### Items from a data source
****
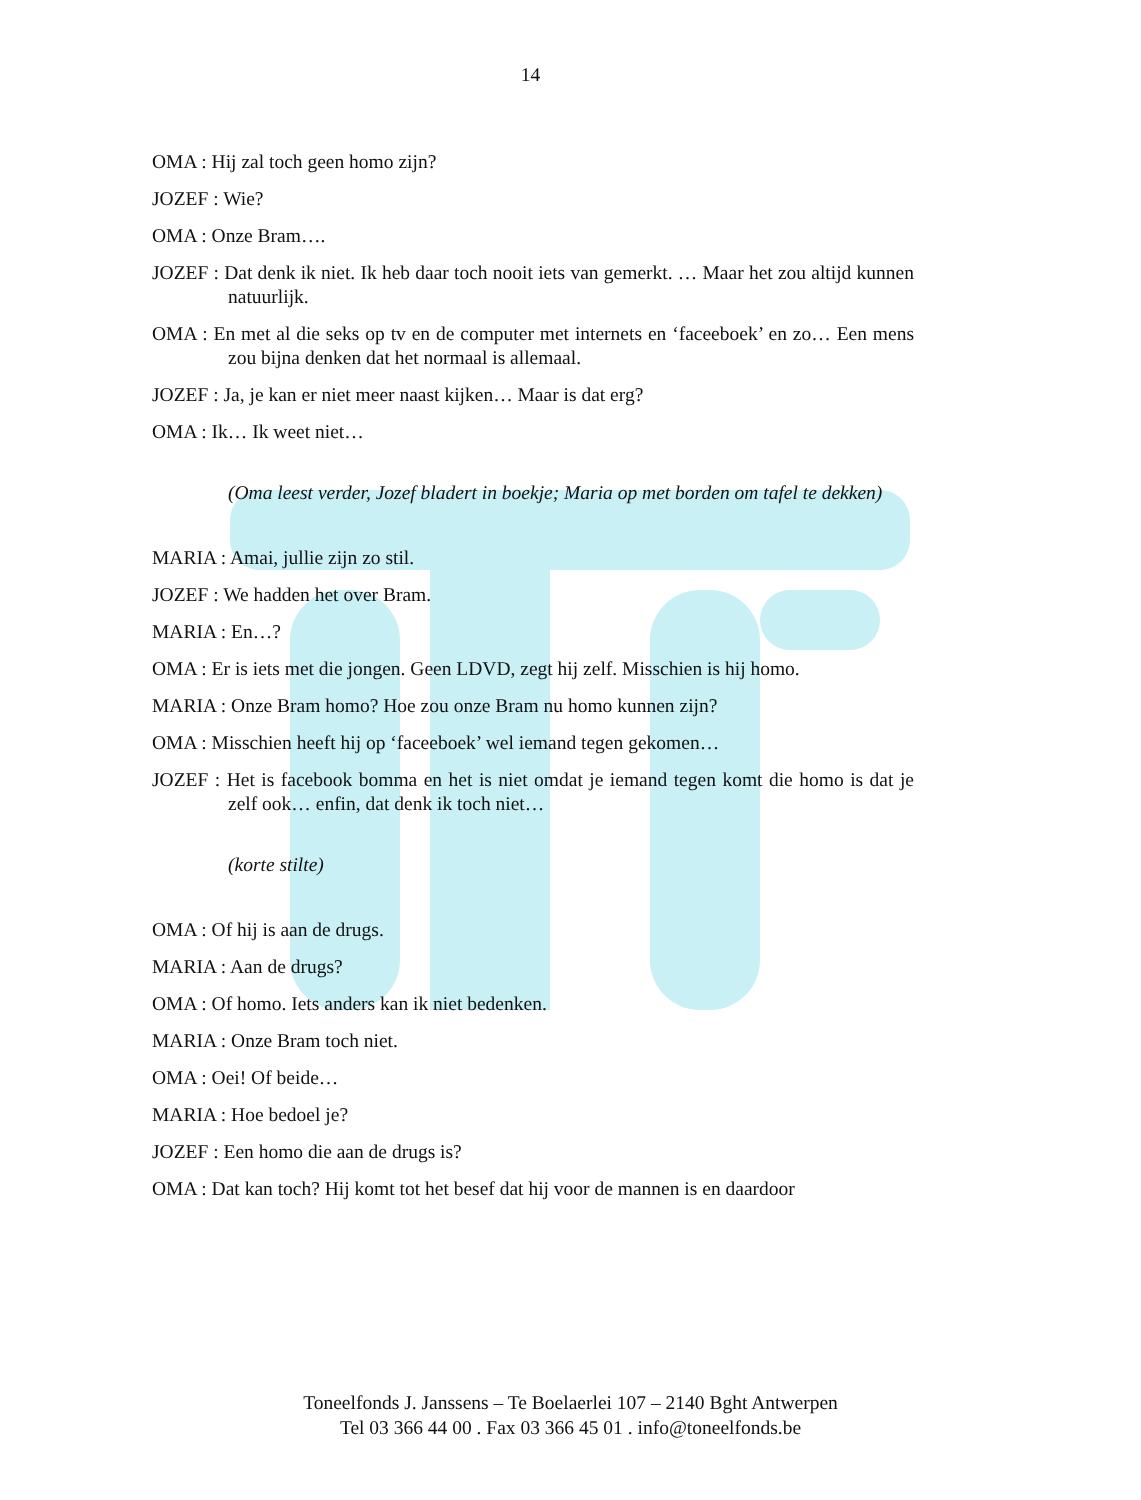14
OMA : Hij zal toch geen homo zijn?
JOZEF : Wie?
OMA : Onze Bram….
JOZEF : Dat denk ik niet. Ik heb daar toch nooit iets van gemerkt. … Maar het zou altijd kunnen natuurlijk.
OMA : En met al die seks op tv en de computer met internets en ‘faceeboek’ en zo… Een mens zou bijna denken dat het normaal is allemaal.
JOZEF : Ja, je kan er niet meer naast kijken… Maar is dat erg?
OMA : Ik… Ik weet niet…
(Oma leest verder, Jozef bladert in boekje; Maria op met borden om tafel te dekken)
MARIA : Amai, jullie zijn zo stil.
JOZEF : We hadden het over Bram.
MARIA : En…?
OMA : Er is iets met die jongen. Geen LDVD, zegt hij zelf. Misschien is hij homo.
MARIA : Onze Bram homo? Hoe zou onze Bram nu homo kunnen zijn?
OMA : Misschien heeft hij op ‘faceeboek’ wel iemand tegen gekomen…
JOZEF : Het is facebook bomma en het is niet omdat je iemand tegen komt die homo is dat je zelf ook… enfin, dat denk ik toch niet…
(korte stilte)
OMA : Of hij is aan de drugs.
MARIA : Aan de drugs?
OMA : Of homo. Iets anders kan ik niet bedenken.
MARIA : Onze Bram toch niet.
OMA : Oei! Of beide…
MARIA : Hoe bedoel je?
JOZEF : Een homo die aan de drugs is?
OMA : Dat kan toch? Hij komt tot het besef dat hij voor de mannen is en daardoor
Toneelfonds J. Janssens – Te Boelaerlei 107 – 2140 Bght Antwerpen
Tel 03 366 44 00 . Fax 03 366 45 01 . info@toneelfonds.be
****
### Task
Return all the data exactly, pictures omitted.

### Result
14
OMA : Hij zal toch geen homo zijn?
JOZEF : Wie?
OMA : Onze Bram….
JOZEF : Dat denk ik niet. Ik heb daar toch nooit iets van gemerkt. … Maar het zou altijd kunnen natuurlijk.
OMA : En met al die seks op tv en de computer met internets en ‘faceeboek’ en zo… Een mens zou bijna denken dat het normaal is allemaal.
JOZEF : Ja, je kan er niet meer naast kijken… Maar is dat erg?
OMA : Ik… Ik weet niet…
(Oma leest verder, Jozef bladert in boekje; Maria op met borden om tafel te dekken)
MARIA : Amai, jullie zijn zo stil.
JOZEF : We hadden het over Bram.
MARIA : En…?
OMA : Er is iets met die jongen. Geen LDVD, zegt hij zelf. Misschien is hij homo.
MARIA : Onze Bram homo? Hoe zou onze Bram nu homo kunnen zijn?
OMA : Misschien heeft hij op ‘faceeboek’ wel iemand tegen gekomen…
JOZEF : Het is facebook bomma en het is niet omdat je iemand tegen komt die homo is dat je zelf ook… enfin, dat denk ik toch niet…
(korte stilte)
OMA : Of hij is aan de drugs.
MARIA : Aan de drugs?
OMA : Of homo. Iets anders kan ik niet bedenken.
MARIA : Onze Bram toch niet.
OMA : Oei! Of beide…
MARIA : Hoe bedoel je?
JOZEF : Een homo die aan de drugs is?
OMA : Dat kan toch? Hij komt tot het besef dat hij voor de mannen is en daardoor
Toneelfonds J. Janssens – Te Boelaerlei 107 – 2140 Bght Antwerpen
Tel 03 366 44 00 . Fax 03 366 45 01 . info@toneelfonds.be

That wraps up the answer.